Le président américain lui-même a appelé la Russie à revenir à la table des négociations : « La Russie devrait accepter un accord », a-t-il déclaré. Toutefois, aucune promesse concrète n’a été faite quant à la participation des Européens à la table des négociations pour un nouveau cycle de négociations.

Les conditions pour le sommet de l’OTAN s’améliorent

Après le sommet, c’est avant le sommet. Le déroulement de la réunion du G7 pourrait avoir un effet positif sur le sommet de l’OTAN des 7 et 8 juillet à Ankara. Ces derniers mois, Trump a exprimé à plusieurs reprises sa déception face à la réaction des alliés européens face aux opérations en Iran et aux conséquences qu’ils ont menacées. En marge d’une réunion préparatoire en Suède, le secrétaire d’État américain Marco Rubio a clairement indiqué que Trump devait être convaincu que l’alliance de défense avait encore une valeur ajoutée pour les États-Unis.

Cela pourrait être réalisé grâce à une mission militaire dirigée par l’Europe dans le détroit d’Ormuz. L’OTAN espère que cela pourrait réduire considérablement le risque de conflit lors du sommet. La chancelière l’espère également. « À cet égard, je pense que nous avons désormais créé bon nombre des conditions préalables pour faire du sommet de l’OTAN un succès », a-t-il déclaré à la fin du sommet du G7.

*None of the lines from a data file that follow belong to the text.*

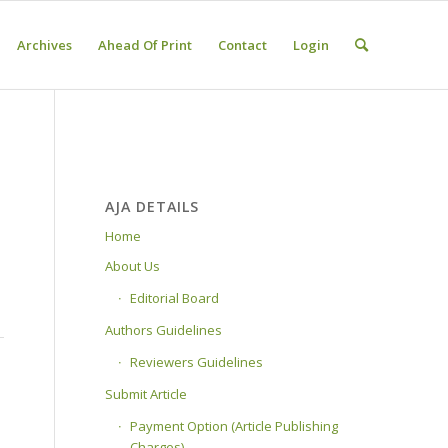
Archives
Ahead Of Print
Contact
Login
AJA DETAILS
Home
About Us
Editorial Board
Authors Guidelines
Reviewers Guidelines
Submit Article
Payment Option (Article Publishing
Charges)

L’offensive en maillot de Merz ne fonctionne pas

Merz et Trump s’entendaient plutôt bien au début du mandat de la chancelière. Le leader de la CDU a ensuite provoqué la colère du président américain avec ses critiques à l’égard de la guerre en Iran. En échange, Trump a annoncé le retrait de 5 000 soldats d’Allemagne. Depuis, la relation entre les deux est considérée comme endommagée.

Merz a tenté de détendre l’ambiance à Évian avec un cadeau du 80e anniversaire : un maillot allemand avec le numéro 47 pour le 47e président américain. Le geste n’a pas vraiment fonctionné. Trump n’était pas vraiment enthousiaste, il a juste souri poliment et a rapidement mis le cadeau de côté.

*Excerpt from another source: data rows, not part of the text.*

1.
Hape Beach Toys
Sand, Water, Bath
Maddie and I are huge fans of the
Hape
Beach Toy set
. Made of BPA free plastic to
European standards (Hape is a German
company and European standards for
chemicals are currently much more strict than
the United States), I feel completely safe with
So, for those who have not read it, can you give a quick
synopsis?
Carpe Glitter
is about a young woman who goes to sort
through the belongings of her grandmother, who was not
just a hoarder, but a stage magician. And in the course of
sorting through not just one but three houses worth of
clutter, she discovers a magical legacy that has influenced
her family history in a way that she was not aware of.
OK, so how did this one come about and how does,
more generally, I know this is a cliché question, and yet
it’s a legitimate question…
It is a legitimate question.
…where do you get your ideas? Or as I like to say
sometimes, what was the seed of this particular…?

Il n’y a pas non plus eu de conversation bilatérale entre les deux pour discuter de ces questions. Merz l’a pris calmement. Il n’y a « aucune restriction sur les interactions personnelles », a-t-il déclaré. Mais cela ne ressemble pas à une amitié étroite.

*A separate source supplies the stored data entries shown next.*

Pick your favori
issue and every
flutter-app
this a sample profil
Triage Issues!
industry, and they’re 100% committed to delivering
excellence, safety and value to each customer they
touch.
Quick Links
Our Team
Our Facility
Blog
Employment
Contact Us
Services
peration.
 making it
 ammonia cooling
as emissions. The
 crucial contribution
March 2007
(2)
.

Demain, tout peut être à nouveau différent

« Après tout, nous jouons dans la même équipe. » Par ces mots, Merz a justifié son cadeau à Trump sur X. On peut se demander si Trump le voit également de cette façon. Il a accueilli les autres chefs d’État et de gouvernement au début d’une séance de travail avec ces mots. « Je suis le patron. »

Quoi que le président américain entende par de telles paroles. Au final, malgré toute la détente dans les relations transatlantiques après le sommet d’Évian, reste la certitude que demain tout pourra être différent avec Trump. Les alliés européens en ont fait l’expérience trop souvent – ​​y compris Merz.